When businesses - in fact, a whole industry - start stealing software, it's time to wonder what's going on, especially since this software is their bread and butter.

Or maybe that's exactly why it's so common.

Why are they stealing software? Because many of them are running out of ways to make money doing effects and animation. The fact is, the digital effects business is a very difficult one.

The talent is expensive, the computers obsolete as soon as they are bought, and the work erratic, making planning almost impossible.

And, just to make it more fun, the competition is intense, especially now that anyone with a PC and half a brain can set up as a facility and start cranking out work. Add in producers trying to save money, who don't really understand what they are buying anyway, and you have a large number of people just a few bad weeks away from the dole.

In that atmosphere, it all starts innocently enough.

A company is on a deadline, they need a bit more capacity to finish some shots and they think, "oh, it's just this once". So they download and run the software over the weekend. And nothing bad happens. But they delete the contraband software when they are done and pretend it was all a dream.

So that went well then and, the next time, they do it again. This time, they justify it with "Alias/Wavefront owes me. That bug in the software cost me two days, so it's only fair I get some free software." And they download the software and run it. And this time it stays on the system.

Soon, they stop thinking about it. They start to bid for projects based on the assumption that they have these extra copies of the software.

It escalates - they start hiring freelancers to come and sit at workstations that are running software they never paid for.

Soon, they depend on that software being there. It's part of their theoretical capacity. They are hooked. And they are "ethically lubricating" all over the place.

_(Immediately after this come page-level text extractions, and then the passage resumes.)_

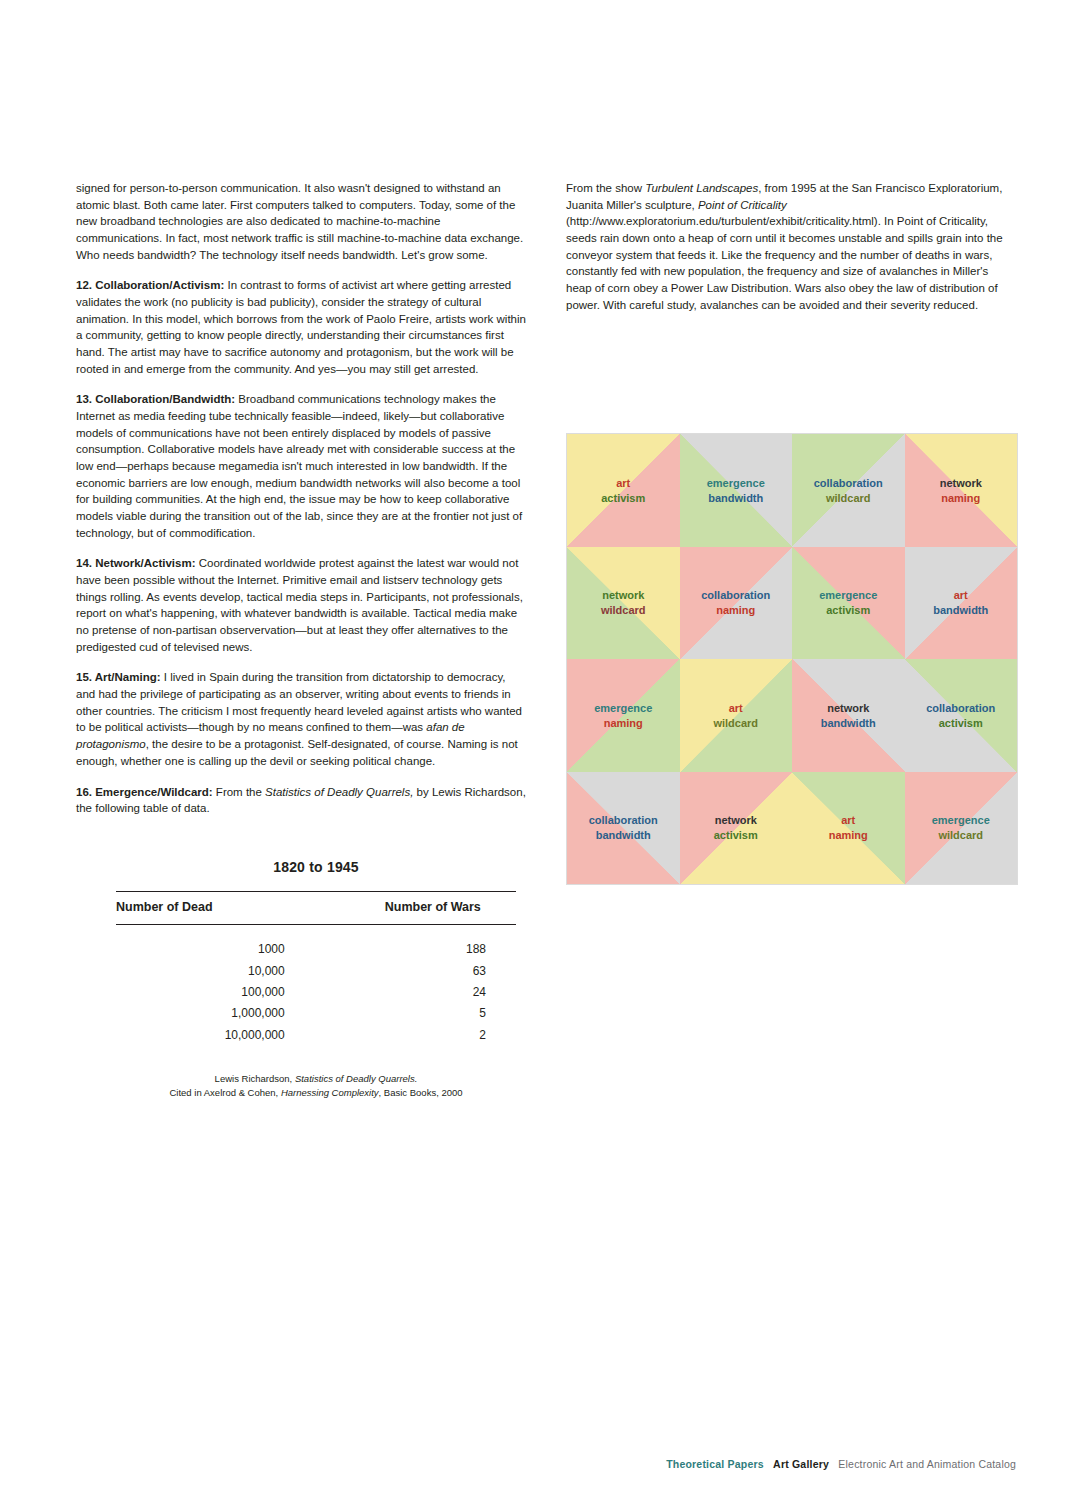signed for person-to-person communication. It also wasn't designed to withstand an atomic blast. Both came later. First computers talked to computers. Today, some of the new broadband technologies are also dedicated to machine-to-machine communications. In fact, most network traffic is still machine-to-machine data exchange. Who needs bandwidth? The technology itself needs bandwidth. Let's grow some.
12. Collaboration/Activism: In contrast to forms of activist art where getting arrested validates the work (no publicity is bad publicity), consider the strategy of cultural animation. In this model, which borrows from the work of Paolo Freire, artists work within a community, getting to know people directly, understanding their circumstances first hand. The artist may have to sacrifice autonomy and protagonism, but the work will be rooted in and emerge from the community. And yes—you may still get arrested.
13. Collaboration/Bandwidth: Broadband communications technology makes the Internet as media feeding tube technically feasible—indeed, likely—but collaborative models of communications have not been entirely displaced by models of passive consumption. Collaborative models have already met with considerable success at the low end—perhaps because megamedia isn't much interested in low bandwidth. If the economic barriers are low enough, medium bandwidth networks will also become a tool for building communities. At the high end, the issue may be how to keep collaborative models viable during the transition out of the lab, since they are at the frontier not just of technology, but of commodification.
14. Network/Activism: Coordinated worldwide protest against the latest war would not have been possible without the Internet. Primitive email and listserv technology gets things rolling. As events develop, tactical media steps in. Participants, not professionals, report on what's happening, with whatever bandwidth is available. Tactical media make no pretense of non-partisan observervation—but at least they offer alternatives to the predigested cud of televised news.
15. Art/Naming: I lived in Spain during the transition from dictatorship to democracy, and had the privilege of participating as an observer, writing about events to friends in other countries. The criticism I most frequently heard leveled against artists who wanted to be political activists—though by no means confined to them—was afan de protagonismo, the desire to be a protagonist. Self-designated, of course. Naming is not enough, whether one is calling up the devil or seeking political change.
16. Emergence/Wildcard: From the Statistics of Deadly Quarrels, by Lewis Richardson, the following table of data.
1820 to 1945
| Number of Dead | Number of Wars |
| --- | --- |
| 1000 | 188 |
| 10,000 | 63 |
| 100,000 | 24 |
| 1,000,000 | 5 |
| 10,000,000 | 2 |
Lewis Richardson, Statistics of Deadly Quarrels.
Cited in Axelrod & Cohen, Harnessing Complexity, Basic Books, 2000
From the show Turbulent Landscapes, from 1995 at the San Francisco Exploratorium, Juanita Miller's sculpture, Point of Criticality (http://www.exploratorium.edu/turbulent/exhibit/criticality.html). In Point of Criticality, seeds rain down onto a heap of corn until it becomes unstable and spills grain into the conveyor system that feeds it. Like the frequency and the number of deaths in wars, constantly fed with new population, the frequency and size of avalanches in Miller's heap of corn obey a Power Law Distribution. Wars also obey the law of distribution of power. With careful study, avalanches can be avoided and their severity reduced.
art
activism
emergence
bandwidth
collaboration
wildcard
network
naming
network
wildcard
collaboration
naming
emergence
activism
art
bandwidth
emergence
naming
art
wildcard
network
bandwidth
collaboration
activism
collaboration
bandwidth
network
activism
art
naming
emergence
wildcard
Theoretical Papers Art Gallery Electronic Art and Animation Catalog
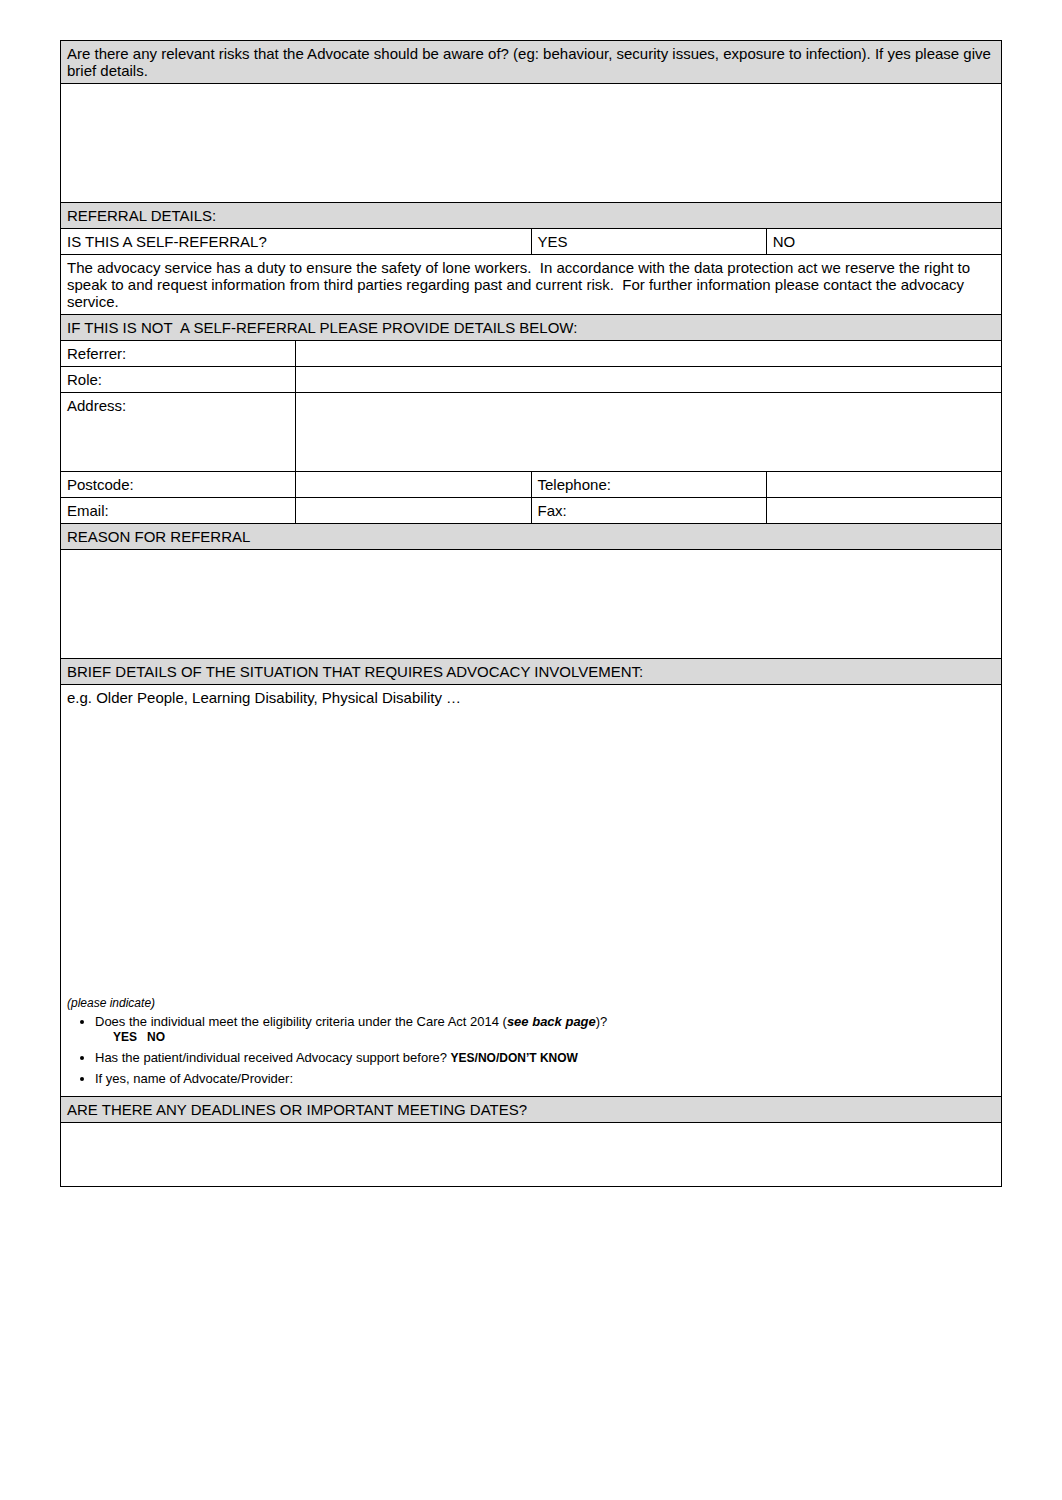| Are there any relevant risks that the Advocate should be aware of? (eg: behaviour, security issues, exposure to infection). If yes please give brief details. |
| REFERRAL DETAILS: |
| IS THIS A SELF-REFERRAL? | YES | NO |
| The advocacy service has a duty to ensure the safety of lone workers. In accordance with the data protection act we reserve the right to speak to and request information from third parties regarding past and current risk. For further information please contact the advocacy service. |
| IF THIS IS NOT A SELF-REFERRAL PLEASE PROVIDE DETAILS BELOW: |
| Referrer: | |
| Role: | |
| Address: | |
| Postcode: | | Telephone: | |
| Email: | | Fax: | |
| REASON FOR REFERRAL |
| BRIEF DETAILS OF THE SITUATION THAT REQUIRES ADVOCACY INVOLVEMENT: |
| e.g. Older People, Learning Disability, Physical Disability … (please indicate) Does the individual meet the eligibility criteria under the Care Act 2014 ( see back page )? YES NO Has the patient/individual received Advocacy support before? YES/NO/DON’T KNOW If yes, name of Advocate/Provider: |
| ARE THERE ANY DEADLINES OR IMPORTANT MEETING DATES? |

The companies that do this tend to be the mid-sized ones, which means those employing between 10 and 30 people.

The small shops take some pride in being able to actually buy their software, not to mention the fact that it would be obvious if two guys in a garage had 25 copies of Maya.

And the large companies can't afford to be caught doing this. But the ones stuck in the middle are having a tough time making ends meet.

Microsoft is currently releasing XP, the latest version of its Windows operating system. Apart from an advertising campaign that sounds like extortion ("buy this upgrade, or we'll keep crashing and losing your files"), one of its "innovations" is a licensing scheme aimed at stopping people from buying one Office suite and then copying it onto a bunch of computers.

To do this, they have developed an amazingly intrusive and inconvenient licensing mechanism (because being a monopoly has its advantages). But in this case, it's hard to criticise Microsoft.

Everyone does copy their software willy-nilly, and that really is stealing it.

Of course, if they wouldn't charge so much for it, we would all pay for it.